8.Earphones.  My earphones are my own version of the Cone of Silence from Get Smart. They are also a stop sign that tells my husband that I am “plugged in” right now and want to focus on getting stuff done. They are great for really forcing me to focus especially if there are other ambient noises going on in my house. For example, the whole time I’ve been writing this blog post, Sean is on a Netflix marathon of Madam Secretary. He is also on hour 3 of a tennis ball fetch tournament with our dog that sounds like we are being bombed with stones from above. Meanwhile, I’ve been listening to a YouTube video that I’m not watching of soft whispered meditation.

9.Clean up the spaces around your space. This is one of the harder things to accomplish. My office has no doors. So all of the dog hair, dirty dishes, socks on the floor, etc are clearly visible from where I’m sitting. I don’t know if all women feel this way, but I judge myself about these things all day long. My self judging voice is like a little gremlin that whispers mean things in my ear 24 hours a day. Not only am I bothered by the things that I can see, but I’m capable of being really silently upset about messes that are in other rooms even upstairs that I can’t see at all from my desk. It clogs up my thought process and I can’t get things done because I have this nagging feeling that I have to fix those things first. I explained it to Sean like this: our whole house is my workplace. How would he feel if someone trashed his work truck with take out containers and dirty sweatshirts and tools everywhere? It would suck. That’s how I feel when our house gets out of control. Like my workplace is also wrecked. However, when you’re one of those 80 hour a week working from home folks who is also struggling to prioritize health first and has other commitments as well – cleaning your house no matter how much you want to get it done falls to the bottom of the list. You’ve gotta make it happen. Whether that means hiring a clean team to come in every few weeks to do the heavy lifting, or scheduling one day a week to do no work at all and only work on home life stuff. You know that feeling when you clean your whole bedroom and put fresh sheets on the bed and get the best night’s sleep ever? That feeling carries into your workspace and you get more done!

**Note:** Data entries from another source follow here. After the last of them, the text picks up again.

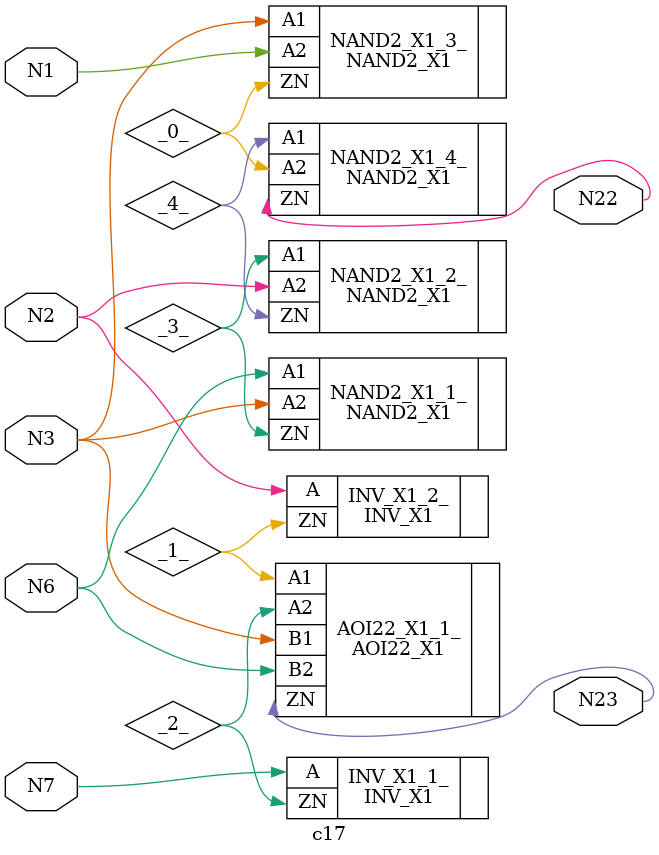
<source format=v>
module c17(N1, N2, N3, N6, N7, N22, N23);

wire _0_;
wire _1_;
wire _2_;
wire _3_;
wire _4_;
input N1;
input N2;
input N3;
input N6;
input N7;
output N22;
output N23;

INV_X1 #() 
INV_X1_1_ (
  .A({ N7 }),
  .ZN({ _2_ })
);
AOI22_X1 #() 
AOI22_X1_1_ (
  .A1({ _1_ }),
  .A2({ _2_ }),
  .B1({ N3 }),
  .B2({ N6 }),
  .ZN({ N23 })
);
NAND2_X1 #() 
NAND2_X1_1_ (
  .A1({ N6 }),
  .A2({ N3 }),
  .ZN({ _3_ })
);
NAND2_X1 #() 
NAND2_X1_2_ (
  .A1({ _3_ }),
  .A2({ N2 }),
  .ZN({ _4_ })
);
NAND2_X1 #() 
NAND2_X1_3_ (
  .A1({ N3 }),
  .A2({ N1 }),
  .ZN({ _0_ })
);
NAND2_X1 #() 
NAND2_X1_4_ (
  .A1({ _4_ }),
  .A2({ _0_ }),
  .ZN({ N22 })
);
INV_X1 #() 
INV_X1_2_ (
  .A({ N2 }),
  .ZN({ _1_ })
);

endmodule
</source>
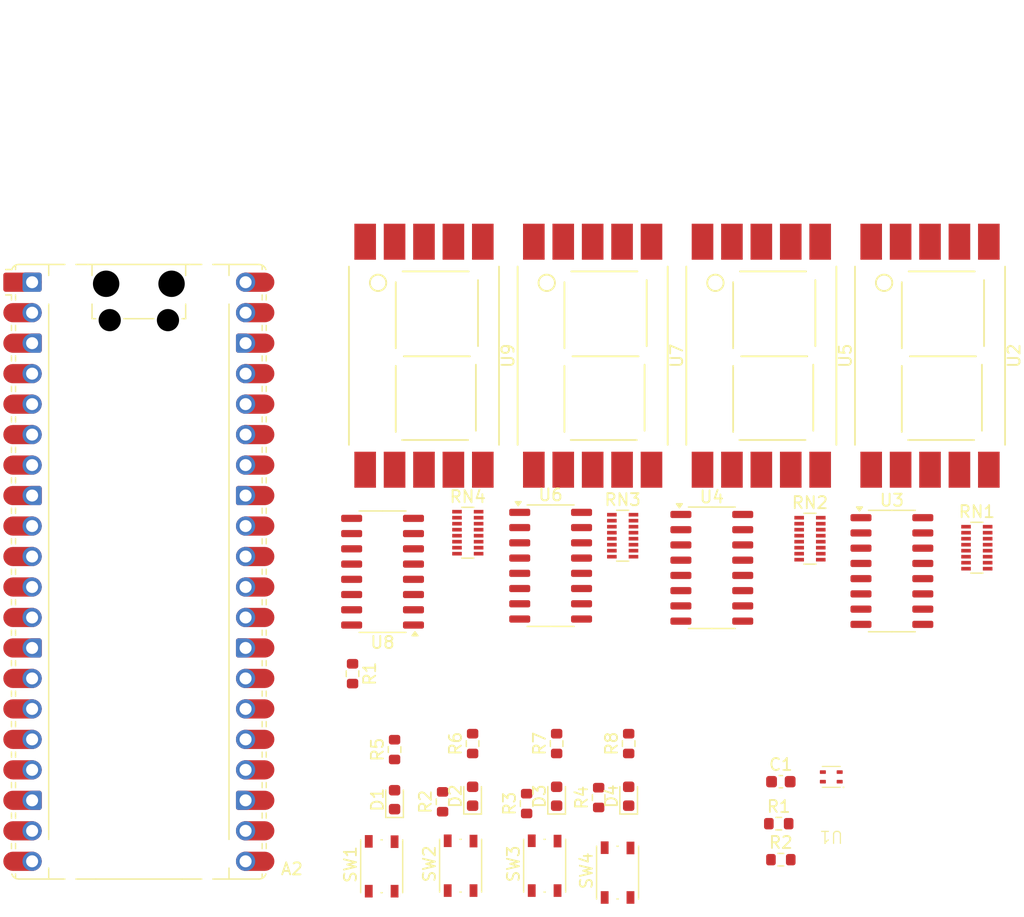
<source format=kicad_pcb>
(kicad_pcb
	(version 20241229)
	(generator "pcbnew")
	(generator_version "9.0")
	(general
		(thickness 1.6)
		(legacy_teardrops no)
	)
	(paper "A4")
	(layers
		(0 "F.Cu" signal)
		(2 "B.Cu" signal)
		(9 "F.Adhes" user "F.Adhesive")
		(11 "B.Adhes" user "B.Adhesive")
		(13 "F.Paste" user)
		(15 "B.Paste" user)
		(5 "F.SilkS" user "F.Silkscreen")
		(7 "B.SilkS" user "B.Silkscreen")
		(1 "F.Mask" user)
		(3 "B.Mask" user)
		(17 "Dwgs.User" user "User.Drawings")
		(19 "Cmts.User" user "User.Comments")
		(21 "Eco1.User" user "User.Eco1")
		(23 "Eco2.User" user "User.Eco2")
		(25 "Edge.Cuts" user)
		(27 "Margin" user)
		(31 "F.CrtYd" user "F.Courtyard")
		(29 "B.CrtYd" user "B.Courtyard")
		(35 "F.Fab" user)
		(33 "B.Fab" user)
		(39 "User.1" user)
		(41 "User.2" user)
		(43 "User.3" user)
		(45 "User.4" user)
	)
	(setup
		(pad_to_mask_clearance 0)
		(allow_soldermask_bridges_in_footprints no)
		(tenting front back)
		(pcbplotparams
			(layerselection 0x00000000_00000000_55555555_5755f5ff)
			(plot_on_all_layers_selection 0x00000000_00000000_00000000_00000000)
			(disableapertmacros no)
			(usegerberextensions no)
			(usegerberattributes yes)
			(usegerberadvancedattributes yes)
			(creategerberjobfile yes)
			(dashed_line_dash_ratio 12.000000)
			(dashed_line_gap_ratio 3.000000)
			(svgprecision 4)
			(plotframeref no)
			(mode 1)
			(useauxorigin no)
			(hpglpennumber 1)
			(hpglpenspeed 20)
			(hpglpendiameter 15.000000)
			(pdf_front_fp_property_popups yes)
			(pdf_back_fp_property_popups yes)
			(pdf_metadata yes)
			(pdf_single_document no)
			(dxfpolygonmode yes)
			(dxfimperialunits yes)
			(dxfusepcbnewfont yes)
			(psnegative no)
			(psa4output no)
			(plot_black_and_white yes)
			(sketchpadsonfab no)
			(plotpadnumbers no)
			(hidednponfab no)
			(sketchdnponfab yes)
			(crossoutdnponfab yes)
			(subtractmaskfromsilk no)
			(outputformat 1)
			(mirror no)
			(drillshape 1)
			(scaleselection 1)
			(outputdirectory "")
		)
	)
	(net 0 "")
	(net 1 "3.3V")
	(net 2 "GND")
	(net 3 "Net-(U1-SCL)")
	(net 4 "Net-(U1-SDA)")
	(net 5 "/Raspberry Pi Pico/GPIO22")
	(net 6 "/Raspberry Pi Pico/GPIO21")
	(net 7 "/Raspberry Pi Pico/GPIO16")
	(net 8 "/Raspberry Pi Pico/GPIO10")
	(net 9 "/Raspberry Pi Pico/GPIO11")
	(net 10 "/Raspberry Pi Pico/SDA")
	(net 11 "/Raspberry Pi Pico/GPIO3")
	(net 12 "/Raspberry Pi Pico/GPIO5")
	(net 13 "+3.3V")
	(net 14 "/Raspberry Pi Pico/GPIO17")
	(net 15 "/Raspberry Pi Pico/SCL")
	(net 16 "/7SEG_LED_C")
	(net 17 "/Raspberry Pi Pico/GPIO27")
	(net 18 "/Raspberry Pi Pico/GPIO13")
	(net 19 "unconnected-(A2-ADC_VREF-Pad35)")
	(net 20 "/Raspberry Pi Pico/GPIO12")
	(net 21 "/Raspberry Pi Pico/GPIO7")
	(net 22 "unconnected-(A2-3V3_EN-Pad37)")
	(net 23 "/Raspberry Pi Pico/GPIO9")
	(net 24 "/7SEG_4_LE")
	(net 25 "/Raspberry Pi Pico/GPIO4")
	(net 26 "/Raspberry Pi Pico/GPIO26")
	(net 27 "/Raspberry Pi Pico/GPIO28")
	(net 28 "/Raspberry Pi Pico/GPIO6")
	(net 29 "unconnected-(A2-VBUS-Pad40)")
	(net 30 "/Raspberry Pi Pico/GPIO8")
	(net 31 "unconnected-(A2-AGND-Pad33)")
	(net 32 "unconnected-(A2-VSYS-Pad39)")
	(net 33 "/Raspberry Pi Pico/GPIO18")
	(net 34 "/Raspberry Pi Pico/GPIO20")
	(net 35 "/Raspberry Pi Pico/GPIO2")
	(net 36 "/Raspberry Pi Pico/GPIO19")
	(net 37 "unconnected-(A2-RUN-Pad30)")
	(net 38 "Net-(D1-A)")
	(net 39 "Net-(D2-A)")
	(net 40 "Net-(D3-A)")
	(net 41 "Net-(D4-A)")
	(net 42 "/User Interface/7SEG_LED_C")
	(net 43 "/User Interface/7SEG_LED_Hum")
	(net 44 "/User Interface/7SEG_LED_MAX")
	(net 45 "/User Interface/7SEG_LED_MIN")
	(net 46 "Net-(RN1-R6.2)")
	(net 47 "Net-(RN1-R3.2)")
	(net 48 "Net-(RN1-R5.2)")
	(net 49 "Net-(RN1-R3.1)")
	(net 50 "Net-(RN1-R7.1)")
	(net 51 "Net-(RN1-R2.2)")
	(net 52 "Net-(RN1-R1.1)")
	(net 53 "Net-(RN1-R7.2)")
	(net 54 "Net-(RN1-R6.1)")
	(net 55 "Net-(RN1-R8.1)")
	(net 56 "Net-(RN1-R5.1)")
	(net 57 "Net-(RN1-R8.2)")
	(net 58 "unconnected-(RN1-R1.2-Pad16)")
	(net 59 "Net-(RN1-R2.1)")
	(net 60 "Net-(RN1-R4.1)")
	(net 61 "Net-(RN1-R4.2)")
	(net 62 "Net-(RN2-R2.1)")
	(net 63 "Net-(RN2-R4.1)")
	(net 64 "Net-(RN2-R6.2)")
	(net 65 "Net-(RN2-R3.1)")
	(net 66 "Net-(RN2-R6.1)")
	(net 67 "/User Interface/7SEG_2_dp")
	(net 68 "Net-(RN2-R5.1)")
	(net 69 "Net-(RN2-R1.1)")
	(net 70 "Net-(RN2-R8.2)")
	(net 71 "Net-(RN2-R5.2)")
	(net 72 "Net-(RN2-R3.2)")
	(net 73 "Net-(RN2-R2.2)")
	(net 74 "Net-(RN2-R8.1)")
	(net 75 "Net-(RN2-R4.2)")
	(net 76 "Net-(RN2-R7.1)")
	(net 77 "Net-(RN2-R7.2)")
	(net 78 "Net-(RN3-R6.2)")
	(net 79 "Net-(RN3-R4.2)")
	(net 80 "Net-(RN3-R8.2)")
	(net 81 "Net-(RN3-R5.2)")
	(net 82 "Net-(RN3-R2.2)")
	(net 83 "Net-(RN3-R5.1)")
	(net 84 "Net-(RN3-R8.1)")
	(net 85 "Net-(RN3-R4.1)")
	(net 86 "Net-(RN3-R1.1)")
	(net 87 "Net-(RN3-R3.1)")
	(net 88 "/User Interface/7SEG_3_dp")
	(net 89 "Net-(RN3-R2.1)")
	(net 90 "Net-(RN3-R7.1)")
	(net 91 "Net-(RN3-R7.2)")
	(net 92 "Net-(RN3-R3.2)")
	(net 93 "Net-(RN3-R6.1)")
	(net 94 "/User Interface/7SEG_4_dp")
	(net 95 "Net-(RN4-R6.1)")
	(net 96 "Net-(RN4-R2.2)")
	(net 97 "Net-(RN4-R5.1)")
	(net 98 "Net-(RN4-R1.1)")
	(net 99 "Net-(RN4-R8.2)")
	(net 100 "Net-(RN4-R2.1)")
	(net 101 "Net-(RN4-R5.2)")
	(net 102 "Net-(RN4-R8.1)")
	(net 103 "Net-(RN4-R7.1)")
	(net 104 "Net-(RN4-R4.2)")
	(net 105 "Net-(RN4-R3.1)")
	(net 106 "Net-(RN4-R3.2)")
	(net 107 "Net-(RN4-R4.1)")
	(net 108 "Net-(RN4-R6.2)")
	(net 109 "Net-(RN4-R7.2)")
	(net 110 "/User Interface/7SEG_1_LE")
	(net 111 "/User Interface/7SEG_BI")
	(net 112 "/User Interface/7SEG_2_LE")
	(net 113 "/User Interface/7SEG_3_LE")
	(net 114 "/User Interface/7SEG_4_LE")
	(footprint "LED_SMD:LED_0603_1608Metric" (layer "F.Cu") (at 61 105.5 90))
	(footprint "Resistor_SMD:R_0603_1608Metric" (layer "F.Cu") (at 67.5 100.825 90))
	(footprint "Resistor_SMD:R_0603_1608Metric" (layer "F.Cu") (at 57.5 95 -90))
	(footprint "Resistor_SMD:R_Array_Convex_8x0602" (layer "F.Cu") (at 109.5 84.5))
	(footprint "Resistor_SMD:R_0603_1608Metric" (layer "F.Cu") (at 72 105.825 90))
	(footprint "Resistor_SMD:R_0603_1608Metric" (layer "F.Cu") (at 65 105.675 90))
	(footprint "LED_SMD:LED_0603_1608Metric" (layer "F.Cu") (at 67.5 105.2125 90))
	(footprint "Module:RaspberryPi_Pico_Common_Unspecified" (layer "F.Cu") (at 39.7 86.505))
	(footprint "LED_SMD:LED_0603_1608Metric" (layer "F.Cu") (at 80.5 105.2125 90))
	(footprint "Button_Switch_SMD:SW_Push_1P1T_NO_Vertical_Wuerth_434133025816" (layer "F.Cu") (at 79.575 111.575 90))
	(footprint "LED_SMD:LED_0603_1608Metric" (layer "F.Cu") (at 74.5 105.2125 90))
	(footprint "Resistor_SMD:R_Array_Convex_8x0602" (layer "F.Cu") (at 95.6 83.75))
	(footprint "Resistor_SMD:R_0603_1608Metric" (layer "F.Cu") (at 78 105.325 90))
	(footprint "Resistor_SMD:R_0603_1608Metric" (layer "F.Cu") (at 61 101.325 90))
	(footprint "Display_7Segment:7SEGMENT-LED__HDSM531_HDSM533_SMD" (layer "F.Cu") (at 77.5 68.5 -90))
	(footprint "Resistor_SMD:R_0603_1608Metric" (layer "F.Cu") (at 74.5 100.825 90))
	(footprint "Capacitor_SMD:C_0603_1608Metric" (layer "F.Cu") (at 93.175 104))
	(footprint "Display_7Segment:7SEGMENT-LED__HDSM531_HDSM533_SMD" (layer "F.Cu") (at 91.55 68.5 -90))
	(footprint "Button_Switch_SMD:SW_Push_1P1T_NO_Vertical_Wuerth_434133025816"
		(layer "F.Cu")
		(uuid "896d5d8b-2005-4b6b-8426-d41d7c189ffa")
		(at 73.5 111 90)
		(descr "https://katalog.we-online.com/em/datasheet/434133025816.pdf")
		(tags "tactile switch Wurth Wuerth")
		(property "Reference" "SW3"
			(at 0.15 -2.6 90)
			(layer "F.SilkS")
			(uuid "3cecb89f-15f5-4612-a01a-c36e7f3ef57c")
			(effects
				(font
					(size 1 1)
					(thickness 0.15)
				)
			)
		)
		(property "Value" "SW_Push"
			(at 0 2.55 90)
			(layer "F.Fab")
			(uuid "ad3f2259-7819-46af-be7d-b10c23e836a6")
			(effects
				(font
					(size 1 1)
					(thickness 0.15)
				)
			)
		)
		(property "Datasheet" ""
			(at 0 0 90)
			(unlocked yes)
			(layer "F.Fab")
			(hide yes)
			(uuid "9bdd4305-9d36-4b6e-8fd0-d01590986a0d")
			(effects
				(font
					(size 1.27 1.27)
					(thickness 0.15)
				)
			)
		)
		(property "Description" "Push button switch, generic, two pins"
			(at 0 0 90)
			(unlocked yes)
			(layer "F.Fab")
			(hide yes)
			(uuid "85fb42c1-0a02-4dd1-a5b0-03e2fd0a9390")
			(effects
				(font
					(size 1.27 1.27)
					(thickness 0.15)
				)
			)
		)
		(path "/9e0e4e3f-3c7c-4b3a-bc30-30a8de879c94/83a432cf-cdb5-439a-916c-e603ace74b69")
		(sheetname "/User Interface/")
		(sheetfile "user_interface.kicad_sch")
		(attr smd)
		(fp_line
			(start 2.2 -1.75)
			(end -2.2 -1.75)
			(stroke
				(width 0.12)
				(type solid)
			)
			(layer "F.SilkS")
			(uuid "7ebc59fe-0778-4d9c-8bd0-5ba9ddc0d675")
		)
		(fp_line
			(start 2.2 0.05)
			(end 2.2 -0.05)
			(stroke
				(width 0.12)
				(type solid)
			)
			(layer "F.SilkS")
			(uuid "f8a132ab-74bf-450c-91ed-a5a67835926e")
		)
		(fp_line
			(start -2.2 0.05)
			(end -2.2 -0.05)
			(stroke
				(width 0.12)
				(type solid)
			)
			(layer "F.SilkS")
			(uuid "25265ab9-9e75-4a20-8709-96d1978534a2")
		)
		(fp_line
			(start -2.2 1.75)
			(end 2.2 1.75)
			(stroke
				(width 0.12)
				(type solid)
			)
			(layer "F.SilkS")
			(uuid "01aea321-0a2b-4005-b726-fc73eca1cbd5")
		)
		(fp_line
			(start 2.85 -1.85)
			(end 2.85 1.85)
			(stroke
				(width 0.05)
				(type solid)
			)
			(layer "F.CrtYd")
			(uuid "a293b571-1158-48ec-bbd4-ea9e74295c32")
		)
		(fp_line
			(start -2.85 -1.85)
			(end 2.85 -1.85)
			(stroke
				(width 0.05)
				(type solid)
			)
			(layer "F.CrtYd")
			(uuid "88e334c6-6db1-4b1e-a926-26c6048c25ef")
		)
		(fp_line
			(start 2.85 1.85)
			(end -2.85 1.85)
			(stroke
				(width 0.05)
				(type solid)
			)
			(layer "F.CrtYd")
			(uuid "13d7a3bd-c0d5-41a2-b094-593621a8c1fd")
		)
		(fp_line
			(start -2.85 1.85)
			(end -2.85 -1.85)
			(stroke
				(width 0.05)
				(type solid)
			)
			(layer "F.CrtYd")
			(uuid "dbf6e6c0-8ba8-4c21-8c57-f466719ff640")
		)
		(fp_line
			(start 2.1 -1.6)
			(end 2.1 1.6)
			(stroke
				(width 0.1)
				(type solid)
			)
			(layer "F.Fab")
			(uuid "46db7aeb-9f42-4371-8d9a-5cb8d4d6125d")
		)
		(fp_line
			(start 1.6 -1.6)
			(end 2.1 -1.1)
			(stroke
				(width 0.1)
				(type solid)
			)
			(layer "F.Fab")
			(uuid "f3bc625b-7524-49c7-a649-26811430c942")
		)
		(fp_line
			(start -2.1 -1.6)
			(end 2.1 -1.6)
			(stroke
				(width 0.1)
				(type solid)
			)
			(layer "F.Fab")
			(uuid "2ff4617d-720a-40f6-95b8-5abacc48bb4a")
		)
		(fp_line
			(start -0.9 -1.1)
			(end 0.8 -1.1)
			(stroke
				(width 0.1)
				(type solid)
			)
			(layer "F.Fab")
			(uuid "f622db4a-4221-4501-a56c-c816f8f1d6af")
		)
		(fp_line
			(start -2.1 -1.1)
			(end -1.6 -1.6)
			(stroke
				(width 0.1)
				(type solid)
			)
			(layer "F.Fab")
			(uuid "ee104dfd-ed24-40a8-b6c6-7e263fa24c37")
		)
		(fp_line
			(start 0.8 1.1)
			(end -0.9 1.1)
			(stroke
				(width 0.1)
				(type solid)
			)
			(layer "F.Fab")
			(uuid "8b7f30b9-1623-48c7-aad9-b42b3f07c144")
		)
		(fp_line
			(start -2.1 1.1)
			(end -1.6 1.6)
			(stroke
				(width 0.1)
				(type solid)
			)
			(layer "F.Fab")
			(uuid "8582d725-fff1-4f0b-8469-5737557b1e58")
		)
		(fp_line
			(start 2.1 1.6)
			(end -2.1 1.6)
			(stroke
				(width 0.1)
				(type solid)
			)
			(layer "F.Fab")
			(uuid "dcd3e57d-f98b-4808-b2f5-8d3bac57d89b")
		)
		(fp_line
			(start 1.6 1.6)
		
... [106988 chars truncated]
</source>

photographer working from home

10. Don’t fight the fade.  Sometimes even under the best of conditions, you just hit a wall.  For example, I wrote all of this blog post in one sitting friday night. Except for number ten.  It had gotten to be later in the evening and I had already typed two pages and reworked some things. Dinner was hours and hours ago and I could feel my eyelids getting heavy.  In the past I would have sat there till 3 a.m. trying to grind it out just so I could “earn” my time to lay down and rest.  I’ve realized though that fighting the fade is always counter productive.  I’ve gotten up the next morning only to look over my middle of the night progress on projects and been horrified.  This is when you have to give yourself permission to take advantage of one of those working from home “perks” and just shut the light off and go to bed.  Folks who work in a traditional away-from-home office setting have set shift hours and would not be expected to work all night long without some serious overtime pay.  It’s OK to end the day even if the work isn’t done.  After all, when you’re self employed, the work will never EVER be done.  There’s always something that needs attention, accounting, website, taxes, advertising, client communications, learning new gear and techniques.  It’s ok to walk away once in a while and come back to it when you are ready to plug in and be your most productive.